** What the exercise asks **
Restate word for word the lines that run from the one containing "Mars, Central_zon_Låglänt: none -> 1470" to the last line of the data, both ends included.

Saved data entries
• • • • •
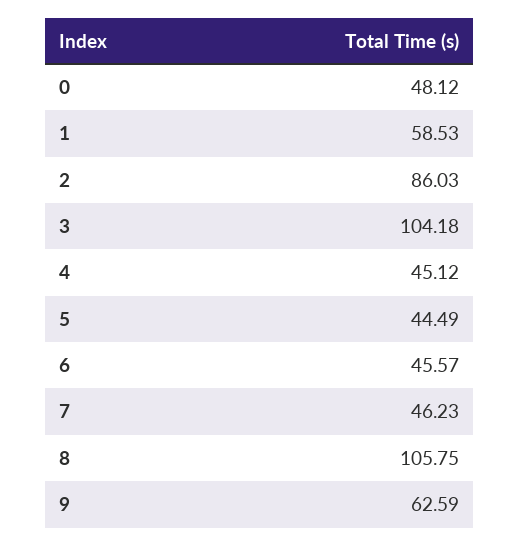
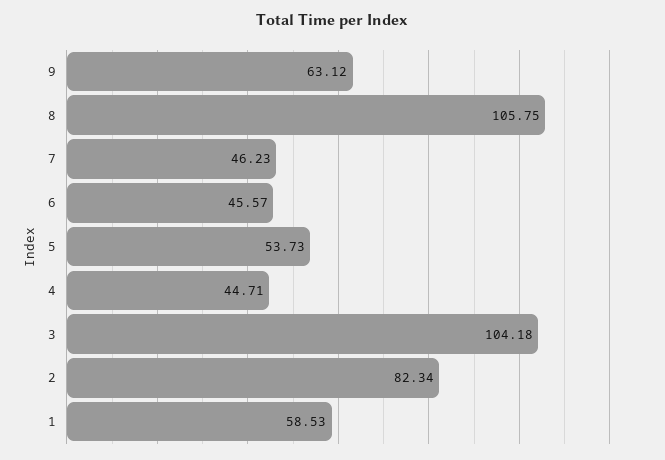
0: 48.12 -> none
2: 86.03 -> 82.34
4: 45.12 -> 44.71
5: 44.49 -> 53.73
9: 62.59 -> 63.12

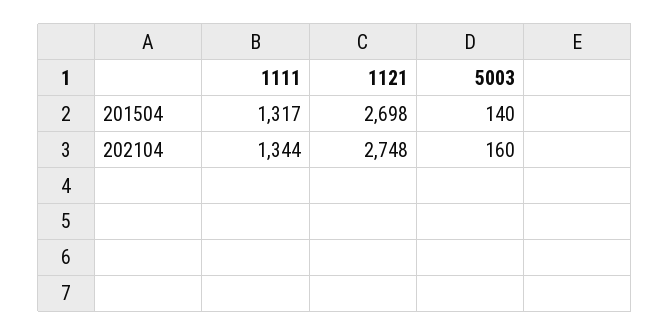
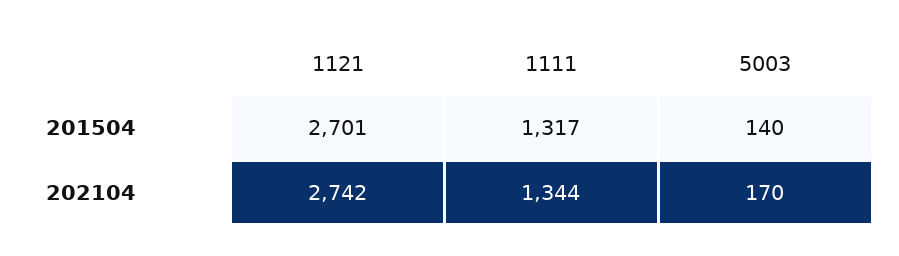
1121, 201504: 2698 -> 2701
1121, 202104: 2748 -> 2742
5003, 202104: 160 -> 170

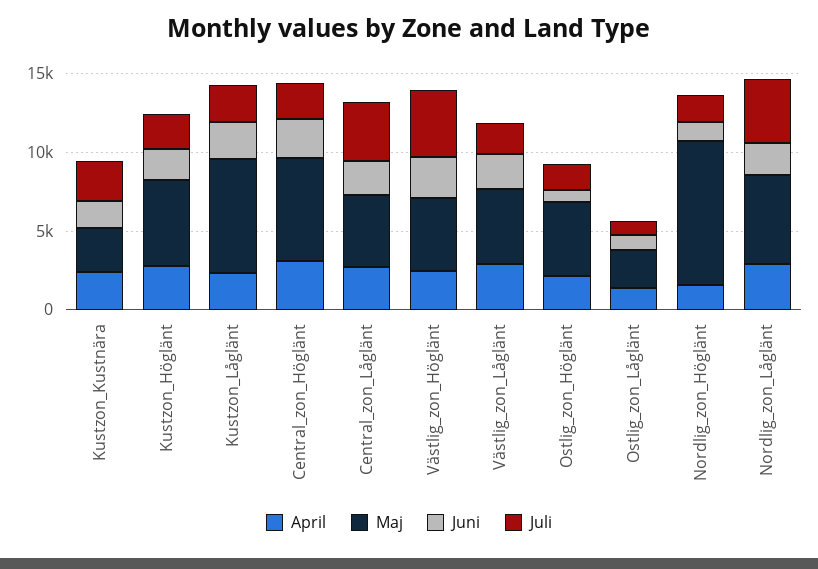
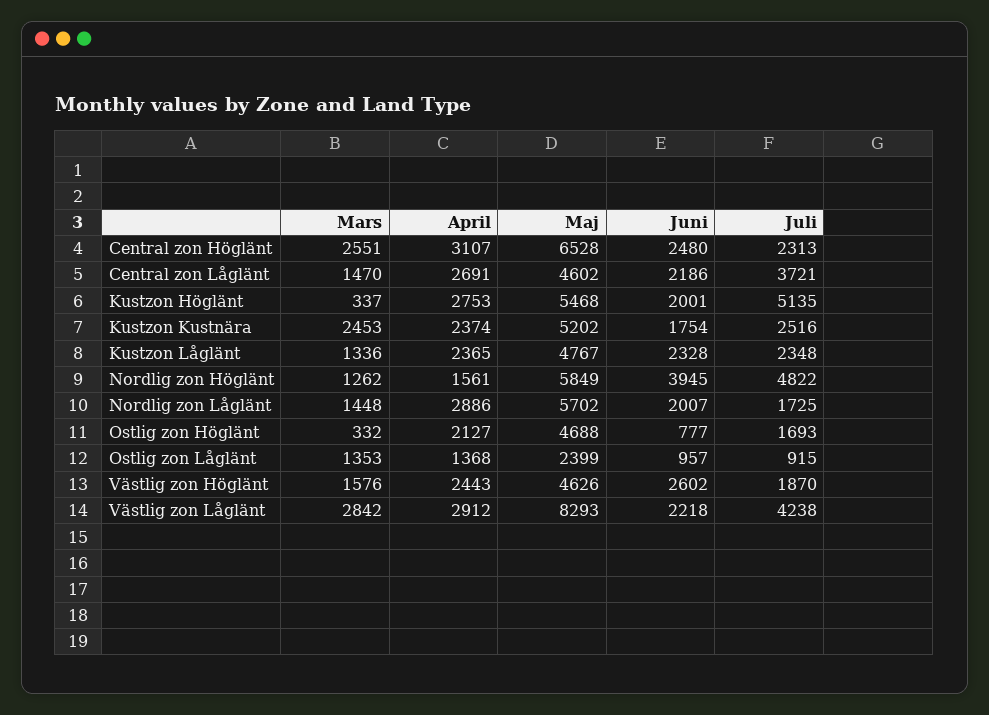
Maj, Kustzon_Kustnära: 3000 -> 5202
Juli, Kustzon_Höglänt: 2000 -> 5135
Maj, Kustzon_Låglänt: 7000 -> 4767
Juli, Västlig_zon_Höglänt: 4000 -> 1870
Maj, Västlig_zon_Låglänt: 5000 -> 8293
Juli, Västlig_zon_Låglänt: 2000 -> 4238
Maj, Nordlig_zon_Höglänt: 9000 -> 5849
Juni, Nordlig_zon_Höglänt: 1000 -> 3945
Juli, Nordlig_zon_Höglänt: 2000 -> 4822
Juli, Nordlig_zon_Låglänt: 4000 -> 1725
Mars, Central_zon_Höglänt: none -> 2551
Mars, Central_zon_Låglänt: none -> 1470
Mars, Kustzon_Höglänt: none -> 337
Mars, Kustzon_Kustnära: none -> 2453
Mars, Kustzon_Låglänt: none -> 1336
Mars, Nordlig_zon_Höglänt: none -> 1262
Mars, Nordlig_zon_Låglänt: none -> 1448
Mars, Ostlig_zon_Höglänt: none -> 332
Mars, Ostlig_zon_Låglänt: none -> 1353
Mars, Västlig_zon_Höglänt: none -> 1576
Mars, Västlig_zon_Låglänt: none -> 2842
• • • • •
** Solution below **
Mars, Central_zon_Låglänt: none -> 1470
Mars, Kustzon_Höglänt: none -> 337
Mars, Kustzon_Kustnära: none -> 2453
Mars, Kustzon_Låglänt: none -> 1336
Mars, Nordlig_zon_Höglänt: none -> 1262
Mars, Nordlig_zon_Låglänt: none -> 1448
Mars, Ostlig_zon_Höglänt: none -> 332
Mars, Ostlig_zon_Låglänt: none -> 1353
Mars, Västlig_zon_Höglänt: none -> 1576
Mars, Västlig_zon_Låglänt: none -> 2842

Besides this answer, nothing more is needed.